▶ _Selected passage_
========
Amazon is an excellent option for sellers looking to reach a wide audience with little effort. However, there are some drawbacks to selling on Amazon, such as the fees associated with selling on the site and higher competition.

4. TheMarket

TheMarket is a subsidiary of the warehouse group and was created to compete with Amazon. It is a fast-growing new platform and a great option for businesses that may already be established as they work directly with merchants. It’s a great option for New Zealand sellers as it doesn’t charge any listing fees and offers free shipping on all NZ orders over $45 for those who are marketclub+ members.

Themarket

Pros:

  • No listing fees: One of the main benefits of TheMarket is that there are no listing fees. As a merchant, fees are negotiated with TheMarket and based on what is sold.
  • They work directly with merchants: TheMarket is focused on increasing brand exposure by specifically featuring brands and showcasing them on the platform.
========
▶ _Input data_
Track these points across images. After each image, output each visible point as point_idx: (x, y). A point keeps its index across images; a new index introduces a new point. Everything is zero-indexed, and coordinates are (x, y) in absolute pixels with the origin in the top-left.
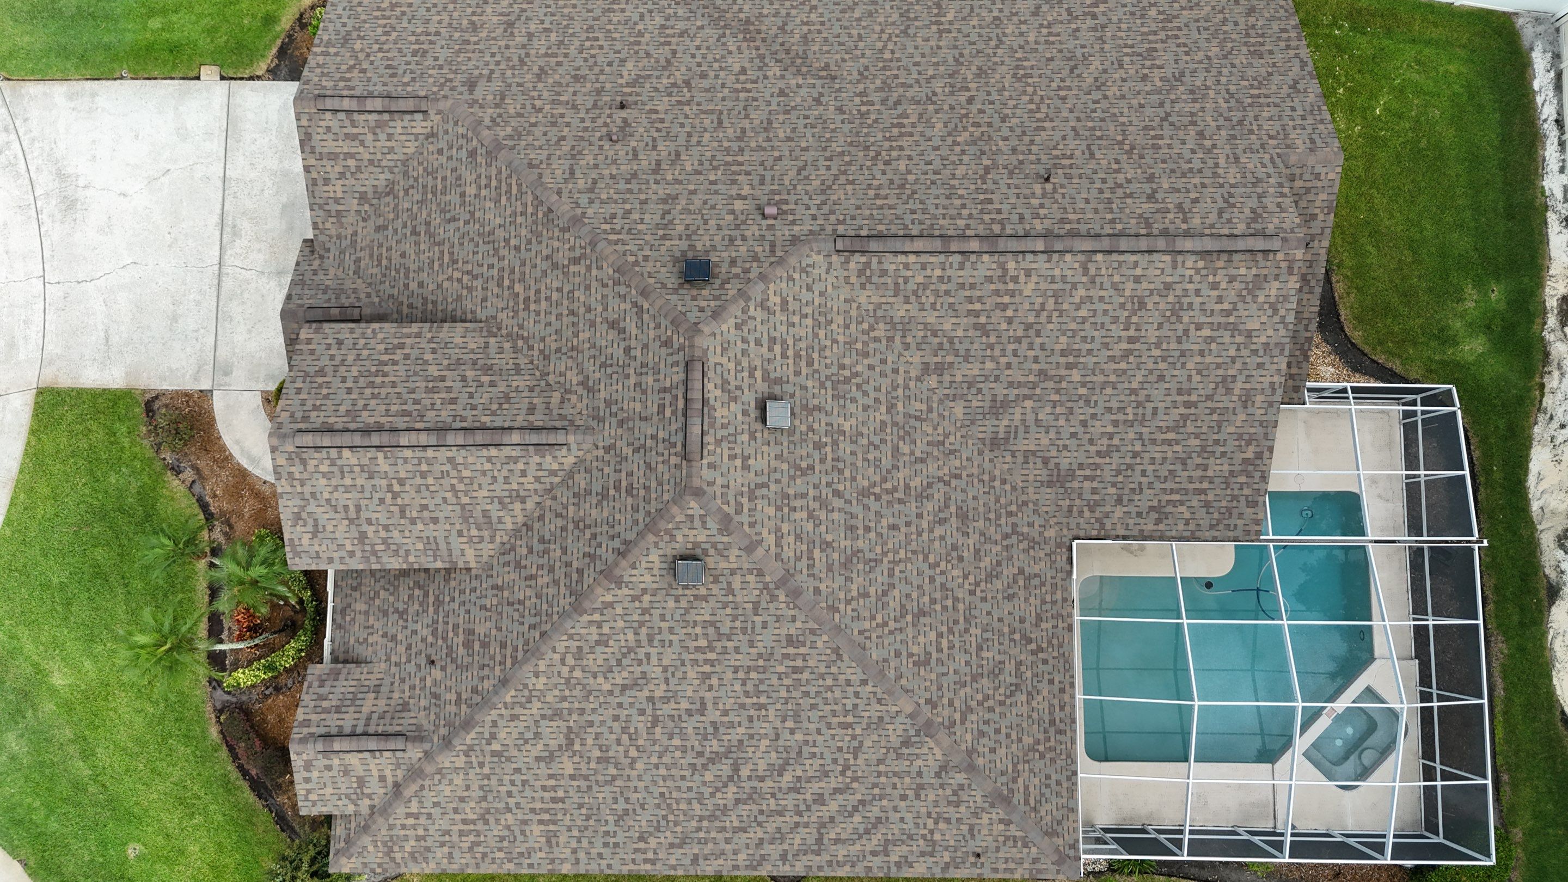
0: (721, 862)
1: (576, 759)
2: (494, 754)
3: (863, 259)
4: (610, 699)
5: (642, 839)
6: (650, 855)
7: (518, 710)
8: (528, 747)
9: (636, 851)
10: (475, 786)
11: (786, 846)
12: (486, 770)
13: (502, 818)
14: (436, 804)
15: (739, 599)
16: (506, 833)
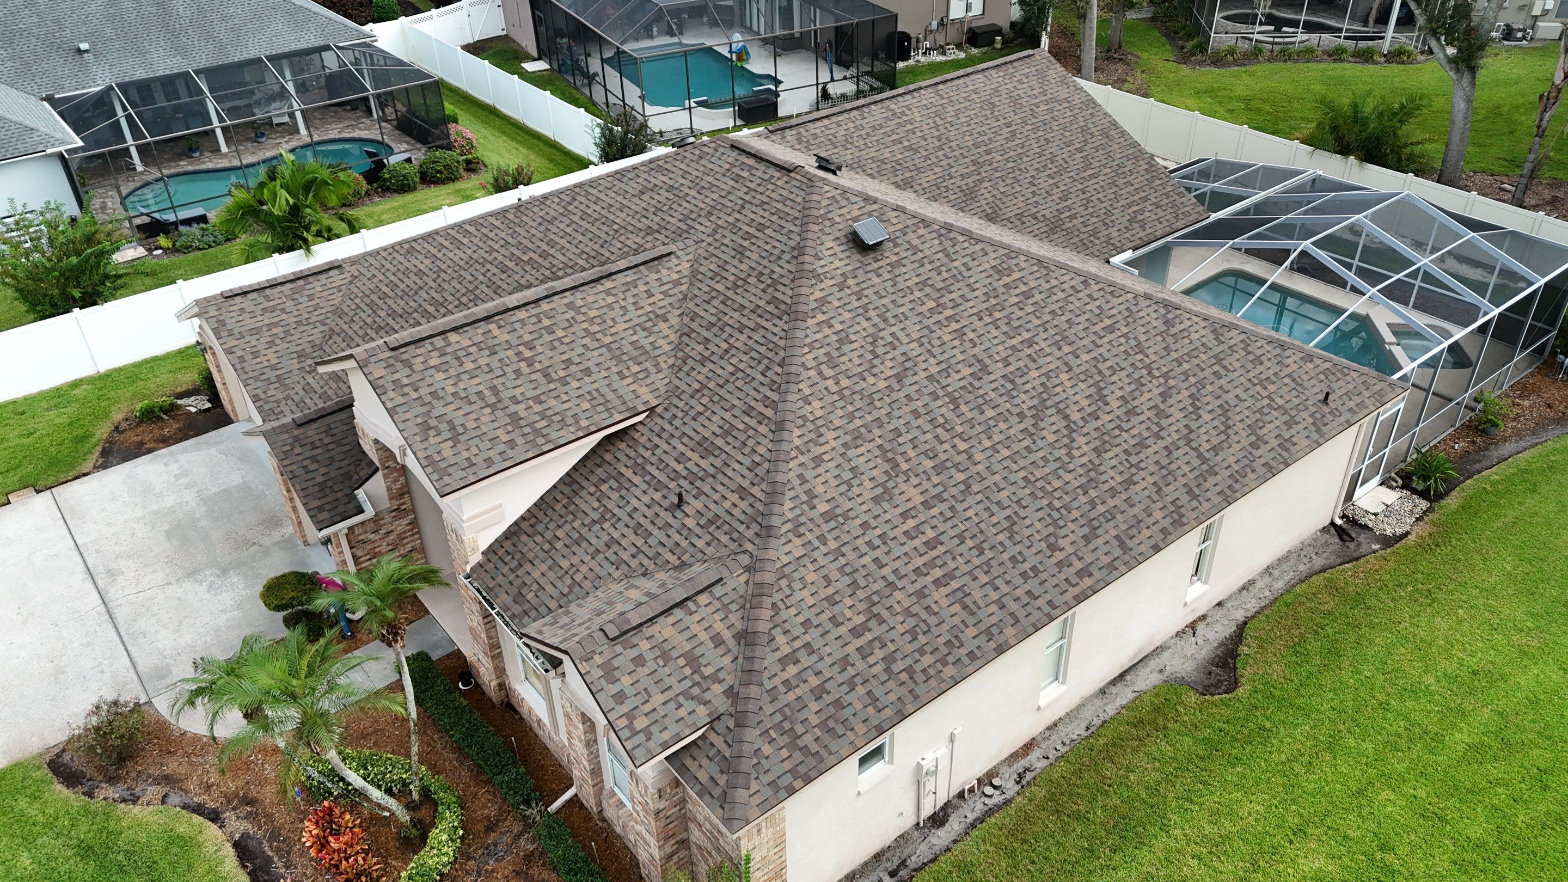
========
▶ _About this task_
Could you continue the passage on online selling platforms for New Zealand merchants, above the material, picking up right after its last line about TheMarket featuring brands?

▶ _Output_
  • Ability to integrate with your existing platforms: TheMarket provides an API that lets businesses integrate their store with TheMarket’s platform. This is great for businesses who want to use TheMarket as a supplementary sales platform or for those who want to move away from other marketplaces such as Amazon.
  • Local: TheMarket is a New Zealand site that can be beneficial for both buyers and sellers, as it’s easy to find what you’re looking for, and customers may feel more comfortable buying from a local site.

Cons:

  • It is still a new marketplace: This may mean that there is not the same expansive customer base as other sites, however, this also means that there is an opportunity as the number of sellers is also lower.
  • Information not readily available: Information regarding prices for merchants are not readily available for any casual seller that is considering joining TheMarket. As such, it might make it harder for casual sellers to make an informed decision.
  • Not designed for the casual seller: TheMarket requires you to have an API to connect your store to its platform. Unless you already know what your business model will look like or have an ecommerce platform already, you will not be able to join TheMarket.

Although TheMarket has some great features for businesses, it may not be the best option for those just starting out or for those who want to sell casually.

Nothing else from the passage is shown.